╭─ Exercise input

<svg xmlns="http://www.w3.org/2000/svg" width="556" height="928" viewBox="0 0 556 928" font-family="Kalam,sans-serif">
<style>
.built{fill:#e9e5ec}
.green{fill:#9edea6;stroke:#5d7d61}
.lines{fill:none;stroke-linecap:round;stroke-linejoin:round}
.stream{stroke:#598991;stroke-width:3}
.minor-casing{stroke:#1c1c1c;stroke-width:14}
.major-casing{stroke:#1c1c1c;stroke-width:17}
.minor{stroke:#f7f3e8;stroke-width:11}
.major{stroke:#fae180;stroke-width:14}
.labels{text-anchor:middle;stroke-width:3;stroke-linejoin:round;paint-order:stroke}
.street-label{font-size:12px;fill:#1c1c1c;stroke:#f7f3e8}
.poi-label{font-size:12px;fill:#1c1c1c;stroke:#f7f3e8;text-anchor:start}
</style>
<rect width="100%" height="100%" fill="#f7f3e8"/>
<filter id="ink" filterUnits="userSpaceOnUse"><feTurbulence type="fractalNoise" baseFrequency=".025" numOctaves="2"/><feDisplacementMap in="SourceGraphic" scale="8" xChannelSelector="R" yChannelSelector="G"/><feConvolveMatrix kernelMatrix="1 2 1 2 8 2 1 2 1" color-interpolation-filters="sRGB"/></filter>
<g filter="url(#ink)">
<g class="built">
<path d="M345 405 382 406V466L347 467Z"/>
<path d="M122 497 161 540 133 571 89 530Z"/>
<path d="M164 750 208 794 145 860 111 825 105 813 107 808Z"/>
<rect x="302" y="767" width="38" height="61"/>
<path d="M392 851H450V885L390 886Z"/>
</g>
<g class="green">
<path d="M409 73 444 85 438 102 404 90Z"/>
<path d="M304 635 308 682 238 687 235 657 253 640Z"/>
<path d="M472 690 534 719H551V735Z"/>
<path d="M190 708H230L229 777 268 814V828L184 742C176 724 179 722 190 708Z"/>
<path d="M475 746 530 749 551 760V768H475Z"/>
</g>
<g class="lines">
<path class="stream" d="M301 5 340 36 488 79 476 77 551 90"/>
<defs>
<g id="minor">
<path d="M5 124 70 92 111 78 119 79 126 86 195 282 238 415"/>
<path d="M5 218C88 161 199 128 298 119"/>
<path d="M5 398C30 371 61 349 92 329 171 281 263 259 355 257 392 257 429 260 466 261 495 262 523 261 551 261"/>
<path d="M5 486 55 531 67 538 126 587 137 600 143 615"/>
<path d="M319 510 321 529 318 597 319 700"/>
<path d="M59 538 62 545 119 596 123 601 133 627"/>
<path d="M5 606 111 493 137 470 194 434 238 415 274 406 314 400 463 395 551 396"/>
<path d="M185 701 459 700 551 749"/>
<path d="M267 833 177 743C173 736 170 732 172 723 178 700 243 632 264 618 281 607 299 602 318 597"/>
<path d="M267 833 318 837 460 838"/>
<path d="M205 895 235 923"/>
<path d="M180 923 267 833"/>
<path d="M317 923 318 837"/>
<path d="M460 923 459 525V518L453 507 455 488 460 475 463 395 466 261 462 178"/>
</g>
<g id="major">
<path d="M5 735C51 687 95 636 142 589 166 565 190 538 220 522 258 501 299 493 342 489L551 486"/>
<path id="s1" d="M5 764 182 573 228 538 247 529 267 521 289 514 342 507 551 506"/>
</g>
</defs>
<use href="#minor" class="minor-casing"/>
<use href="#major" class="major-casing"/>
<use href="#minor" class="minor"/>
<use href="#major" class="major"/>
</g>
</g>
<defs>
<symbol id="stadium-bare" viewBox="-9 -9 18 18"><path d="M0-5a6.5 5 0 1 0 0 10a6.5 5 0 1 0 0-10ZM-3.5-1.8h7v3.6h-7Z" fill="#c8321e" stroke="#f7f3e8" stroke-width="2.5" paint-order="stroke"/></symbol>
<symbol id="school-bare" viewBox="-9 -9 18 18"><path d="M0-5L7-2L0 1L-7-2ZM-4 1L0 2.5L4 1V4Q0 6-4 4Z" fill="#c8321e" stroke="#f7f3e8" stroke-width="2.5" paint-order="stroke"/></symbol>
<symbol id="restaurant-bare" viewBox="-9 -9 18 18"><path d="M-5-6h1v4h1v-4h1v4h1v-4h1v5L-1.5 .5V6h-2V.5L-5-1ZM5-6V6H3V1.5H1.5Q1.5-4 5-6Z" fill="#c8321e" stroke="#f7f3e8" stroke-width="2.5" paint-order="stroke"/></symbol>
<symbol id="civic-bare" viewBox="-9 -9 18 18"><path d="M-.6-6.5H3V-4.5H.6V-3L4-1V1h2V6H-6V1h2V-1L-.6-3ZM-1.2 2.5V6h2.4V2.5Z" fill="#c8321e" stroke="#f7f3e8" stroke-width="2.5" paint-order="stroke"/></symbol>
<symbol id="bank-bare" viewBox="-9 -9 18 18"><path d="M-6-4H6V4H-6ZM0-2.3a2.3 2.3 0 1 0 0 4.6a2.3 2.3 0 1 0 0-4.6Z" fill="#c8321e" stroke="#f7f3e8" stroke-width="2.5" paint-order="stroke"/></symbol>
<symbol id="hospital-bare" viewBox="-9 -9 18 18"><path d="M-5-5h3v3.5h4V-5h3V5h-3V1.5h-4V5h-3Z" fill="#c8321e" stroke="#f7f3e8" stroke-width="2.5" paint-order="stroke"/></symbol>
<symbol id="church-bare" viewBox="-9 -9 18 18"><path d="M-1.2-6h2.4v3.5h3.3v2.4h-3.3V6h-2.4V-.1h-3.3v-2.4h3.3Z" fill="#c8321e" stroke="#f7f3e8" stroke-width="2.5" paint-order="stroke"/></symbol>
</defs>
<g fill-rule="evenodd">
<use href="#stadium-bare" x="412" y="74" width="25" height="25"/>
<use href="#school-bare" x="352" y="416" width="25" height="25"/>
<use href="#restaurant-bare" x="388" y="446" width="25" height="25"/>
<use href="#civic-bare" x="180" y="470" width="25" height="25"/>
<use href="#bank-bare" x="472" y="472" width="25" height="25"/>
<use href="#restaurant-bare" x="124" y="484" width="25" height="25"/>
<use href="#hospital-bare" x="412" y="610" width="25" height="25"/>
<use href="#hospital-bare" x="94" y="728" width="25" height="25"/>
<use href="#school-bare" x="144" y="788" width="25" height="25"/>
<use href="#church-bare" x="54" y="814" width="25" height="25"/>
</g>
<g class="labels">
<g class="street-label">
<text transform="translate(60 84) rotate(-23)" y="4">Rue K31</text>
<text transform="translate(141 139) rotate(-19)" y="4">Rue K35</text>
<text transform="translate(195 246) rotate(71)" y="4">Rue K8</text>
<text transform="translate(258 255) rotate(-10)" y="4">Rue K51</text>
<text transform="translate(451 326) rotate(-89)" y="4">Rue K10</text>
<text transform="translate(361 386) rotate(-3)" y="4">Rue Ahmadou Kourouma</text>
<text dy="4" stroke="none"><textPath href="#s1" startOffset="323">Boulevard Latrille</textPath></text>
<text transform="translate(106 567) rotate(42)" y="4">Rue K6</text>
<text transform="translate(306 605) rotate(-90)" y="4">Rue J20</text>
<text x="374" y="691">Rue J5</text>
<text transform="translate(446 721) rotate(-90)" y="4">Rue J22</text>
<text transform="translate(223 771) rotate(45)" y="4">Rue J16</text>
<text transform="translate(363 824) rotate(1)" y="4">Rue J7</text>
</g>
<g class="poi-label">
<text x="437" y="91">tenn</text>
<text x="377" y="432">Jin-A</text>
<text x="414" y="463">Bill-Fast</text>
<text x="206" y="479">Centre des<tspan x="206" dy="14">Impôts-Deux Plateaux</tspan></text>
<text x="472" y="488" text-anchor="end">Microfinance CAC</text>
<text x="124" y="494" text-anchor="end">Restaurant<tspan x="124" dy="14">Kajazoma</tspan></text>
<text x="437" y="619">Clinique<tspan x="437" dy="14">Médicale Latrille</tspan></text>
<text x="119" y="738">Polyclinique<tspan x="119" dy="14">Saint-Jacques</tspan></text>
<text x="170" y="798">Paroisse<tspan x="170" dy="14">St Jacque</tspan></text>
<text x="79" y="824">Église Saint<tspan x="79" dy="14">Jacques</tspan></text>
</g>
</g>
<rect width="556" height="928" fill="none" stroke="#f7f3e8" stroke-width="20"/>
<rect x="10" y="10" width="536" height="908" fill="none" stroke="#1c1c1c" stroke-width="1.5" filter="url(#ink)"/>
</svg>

╰─

### [Aim of the exercise]
Find the lines in the entries above where "street" occurs, and copy each of them.

### [Output for this task]
.street-label{font-size:12px;fill:#1c1c1c;stroke:#f7f3e8}
<g class="street-label">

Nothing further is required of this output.